The nation's top carrier, also known as JAL, had a 3.53-billion-yen (US$34 million) loss for the fiscal fourth quarter, better than the 6.89-billion-yen loss the company had the same period the previous year.

Sales fell 6.8 percent to 529.2 billion yen from 567.8 billion yen, partly because JAL has been dropping subsidiaries for reform efforts, and their sales are no longer part of the statement.

Tokyo-based JAL is Asia's most indebted carrier as well as its largest by sales.

Japan Airlines has been trying to turn itself around through job cuts, more fuel-efficient aircraft and a focus on business travelers.

Soaring fuel bills, costly early retirement packages and a tarnished image from a series of safety lapses have hurt JAL in recent years.
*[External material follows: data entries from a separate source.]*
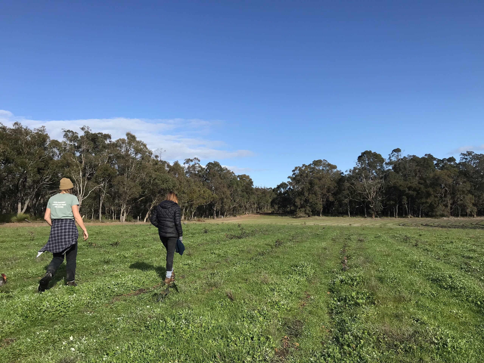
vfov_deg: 49.7
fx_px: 391
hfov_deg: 63.4
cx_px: 242
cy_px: 182
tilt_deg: +8.1
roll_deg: +2.5
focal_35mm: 28
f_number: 1.8
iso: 20
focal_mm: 3.99
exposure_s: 1/2283
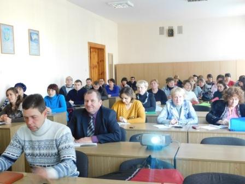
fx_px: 318
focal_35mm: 45
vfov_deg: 32.2
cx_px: 122
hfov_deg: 42.1
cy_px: 92
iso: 400
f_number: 3.7
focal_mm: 8
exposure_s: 1/13
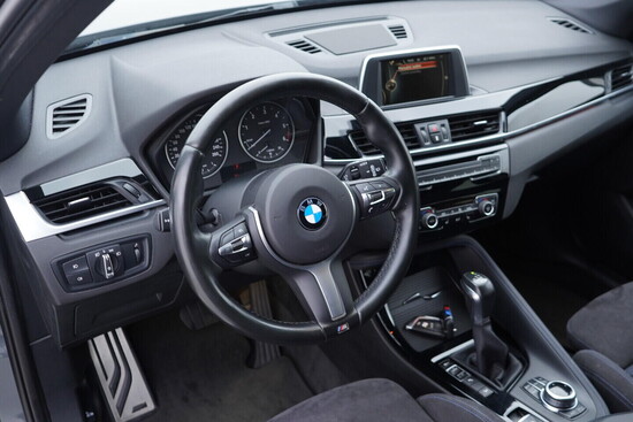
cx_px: 316
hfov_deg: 53.1
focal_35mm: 36
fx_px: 633
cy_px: 211
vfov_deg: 36.9
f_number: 2.8
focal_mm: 24
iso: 250
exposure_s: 1/40
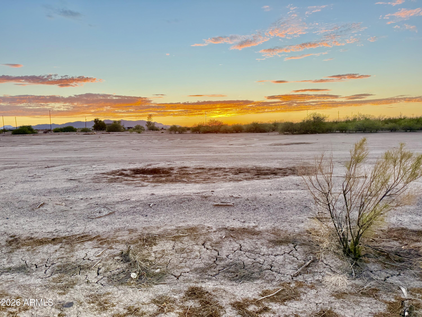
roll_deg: -0.9
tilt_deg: -6.5
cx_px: 211
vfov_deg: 56.8
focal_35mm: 24
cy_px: 158
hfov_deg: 71.6
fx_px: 293
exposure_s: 1/167
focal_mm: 6.76
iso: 200
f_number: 1.78
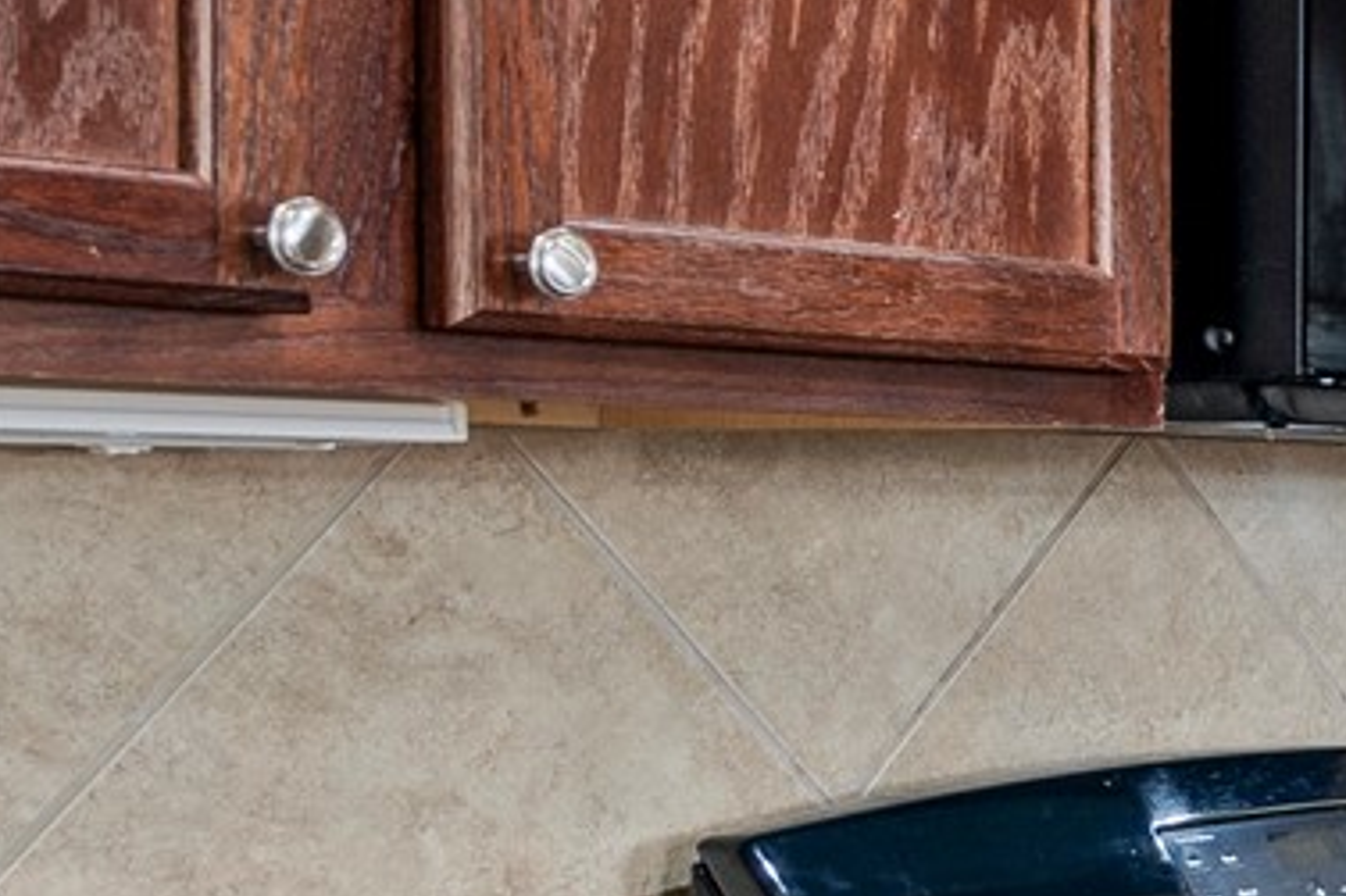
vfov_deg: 13.9
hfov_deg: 12.0
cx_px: 3863
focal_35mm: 98
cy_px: 607
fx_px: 3662
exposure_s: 1/2
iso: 125
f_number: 6.3
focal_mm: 17
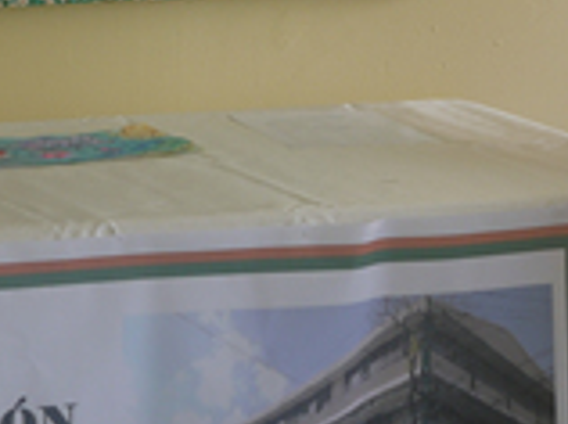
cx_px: 151
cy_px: -14
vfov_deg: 7.3
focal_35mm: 203
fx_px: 3326
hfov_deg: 9.7
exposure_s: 1/50
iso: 100
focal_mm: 25
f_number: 4.9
It has struggled to win back customers who began booking with rival All Nippon Airways.

Although international business travel was relatively good for JAL in the fiscal year ended March 31, domestic passenger demand was stagnant, according to the airline.

JAL became profitable for the fiscal year ended March 31, marking 16.9 billion yen in profit, a turnaround from the 16.2 billion yen in red ink it chalked up the previous fiscal year - its second straight year of red ink.
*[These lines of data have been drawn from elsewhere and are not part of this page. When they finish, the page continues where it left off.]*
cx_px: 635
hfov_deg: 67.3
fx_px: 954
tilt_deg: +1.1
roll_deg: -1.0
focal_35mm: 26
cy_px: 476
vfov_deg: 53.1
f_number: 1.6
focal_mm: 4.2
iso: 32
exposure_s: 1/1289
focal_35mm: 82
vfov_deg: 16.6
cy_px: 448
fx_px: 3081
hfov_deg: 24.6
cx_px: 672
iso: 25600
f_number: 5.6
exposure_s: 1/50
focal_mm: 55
But it is projecting a 23-percent drop in profit to 13 billion yen for the fiscal year ending March 2009.

Demand is expected to be slow in coming months, and JAL faces stiff competition in Japan not only from rival airlines but also the popular Shinkansen bullet train, it said.

Cost cuts that tackled rising fuel prices were behind the recent turnaround, according to JAL, offsetting some of the costs for early retirement programs and money set aside for the costs for price-fixing investigations by the US and European authorities.

JAL reached a plea agreement that has been accepted by the US Justice Department to plead guilty and pay a US$110 million criminal fine for its role in a conspiracy to fix rates for international cargo shipments.

JAL is setting aside another 6 billion yen for possible costs for the still ongoing European investigation, company spokesman Stephen Pearlman said.